Japanische Neben-Herberge Wakihonjin – Nakasendo Unuma-juku (Edo-Zeit)
Maßstab: 1:150
Schwierigkeitsgrad: mittel
Größe (LxBxH): 180x218x64 mm
Präziser Kartonmodellbaubogen der historischen Ausweich-Herberge (Wakihonjin) der Poststation Unuma-juku an der Nakasendo-Fernstraße. Das Modell basiert auf Rekonstruktionsplänen der Stadt Kakamigahara und stellt die architektonische Kombination aus gehobenem Bürgerhaus und förmlichem Samurai-Quartier der Edo-Zeit dar.
Angaben zur ProduktsicherheitImporteur EU: fentens productions, Fürstenbergstr. 19. D-49716 Meppen
| Produkttyp | Kartonmodell |
|---|---|
| Hersteller | Facet |
| Maßstab | 1:150 |
| Schwierigkeitsgrad | mittel |
| Bogenformat | DIN A4 |
| Bögen | 5 |
| Länge | 180 mm |
| Breite | 218 mm |
| Höhe | 64 mm |
| Anleitung | Japanisch, Bildbauanleitung |
Unuma-juku war die 52. von insgesamt 69 Poststationen (Juku) entlang der Nakasendo, einer der fünf wichtigen Handels- und Reiserouten der Edo-Zeit, die Edo (heute Tokio) mit Kyoto verband. Zur Infrastruktur dieser Stationen gehörten offizielle Unterkünfte für hochrangige Reisende wie Daimyo (Feudalherren) und kaiserliche Gesandte. Neben der Haupt-Herberge (Honjin) existierten sogenannte Wakihonjin, die als Ausweich-Quartiere dienten, wenn das Hauptgebäude belegt war.

### [WAS VERLANGT WIRD]
Schreiben Sie bitte die Stelle der Produktbeschreibung zwischen „Japanische Neben-Herberge Wakihonjin“ und „der Edo-Zeit dar.“, beide eingeschlossen, genau ab. Die Auflistung hat mit der Produktbeschreibung nichts zu tun.

### [GEZEIGTES MATERIAL]
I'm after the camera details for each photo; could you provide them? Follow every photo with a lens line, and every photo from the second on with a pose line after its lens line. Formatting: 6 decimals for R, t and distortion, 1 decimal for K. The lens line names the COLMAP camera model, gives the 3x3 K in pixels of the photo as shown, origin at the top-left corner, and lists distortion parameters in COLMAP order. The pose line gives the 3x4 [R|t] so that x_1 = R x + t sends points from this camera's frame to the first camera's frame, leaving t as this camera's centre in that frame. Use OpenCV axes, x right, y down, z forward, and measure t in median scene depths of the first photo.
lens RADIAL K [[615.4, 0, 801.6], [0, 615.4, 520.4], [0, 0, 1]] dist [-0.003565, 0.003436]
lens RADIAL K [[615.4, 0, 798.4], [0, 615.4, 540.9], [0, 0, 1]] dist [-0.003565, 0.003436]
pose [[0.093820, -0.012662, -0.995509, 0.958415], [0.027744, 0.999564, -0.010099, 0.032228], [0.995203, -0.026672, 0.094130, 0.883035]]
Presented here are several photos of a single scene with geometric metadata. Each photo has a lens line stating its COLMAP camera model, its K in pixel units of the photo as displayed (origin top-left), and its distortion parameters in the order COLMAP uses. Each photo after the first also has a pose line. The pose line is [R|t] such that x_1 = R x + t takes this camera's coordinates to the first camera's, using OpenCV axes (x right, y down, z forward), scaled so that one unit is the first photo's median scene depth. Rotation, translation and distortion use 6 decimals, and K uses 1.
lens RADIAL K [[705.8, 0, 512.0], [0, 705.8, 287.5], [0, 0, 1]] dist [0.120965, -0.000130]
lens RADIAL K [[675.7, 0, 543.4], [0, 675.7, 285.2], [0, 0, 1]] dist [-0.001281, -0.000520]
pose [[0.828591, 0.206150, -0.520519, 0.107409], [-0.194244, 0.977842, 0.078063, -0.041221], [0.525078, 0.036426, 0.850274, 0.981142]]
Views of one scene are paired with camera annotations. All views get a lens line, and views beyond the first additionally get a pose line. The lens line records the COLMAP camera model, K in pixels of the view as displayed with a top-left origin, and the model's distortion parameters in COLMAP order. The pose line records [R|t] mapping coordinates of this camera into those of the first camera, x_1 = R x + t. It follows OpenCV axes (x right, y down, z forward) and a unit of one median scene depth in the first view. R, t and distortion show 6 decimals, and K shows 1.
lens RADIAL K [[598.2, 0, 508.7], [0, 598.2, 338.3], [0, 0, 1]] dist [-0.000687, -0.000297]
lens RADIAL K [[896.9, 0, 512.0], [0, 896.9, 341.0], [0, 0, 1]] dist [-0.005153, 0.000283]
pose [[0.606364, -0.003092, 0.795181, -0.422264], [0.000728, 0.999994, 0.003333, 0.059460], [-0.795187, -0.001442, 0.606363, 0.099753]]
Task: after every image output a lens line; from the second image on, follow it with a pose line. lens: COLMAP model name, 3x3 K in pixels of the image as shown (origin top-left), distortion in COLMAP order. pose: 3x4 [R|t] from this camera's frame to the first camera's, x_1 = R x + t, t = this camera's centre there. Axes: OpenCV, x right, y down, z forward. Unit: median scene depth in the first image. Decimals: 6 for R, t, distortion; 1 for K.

### [ANTWORT]
Japanische Neben-Herberge Wakihonjin – Nakasendo Unuma-juku (Edo-Zeit)
Maßstab: 1:150
Schwierigkeitsgrad: mittel
Größe (LxBxH): 180x218x64 mm
Präziser Kartonmodellbaubogen der historischen Ausweich-Herberge (Wakihonjin) der Poststation Unuma-juku an der Nakasendo-Fernstraße. Das Modell basiert auf Rekonstruktionsplänen der Stadt Kakamigahara und stellt die architektonische Kombination aus gehobenem Bürgerhaus und förmlichem Samurai-Quartier der Edo-Zeit dar.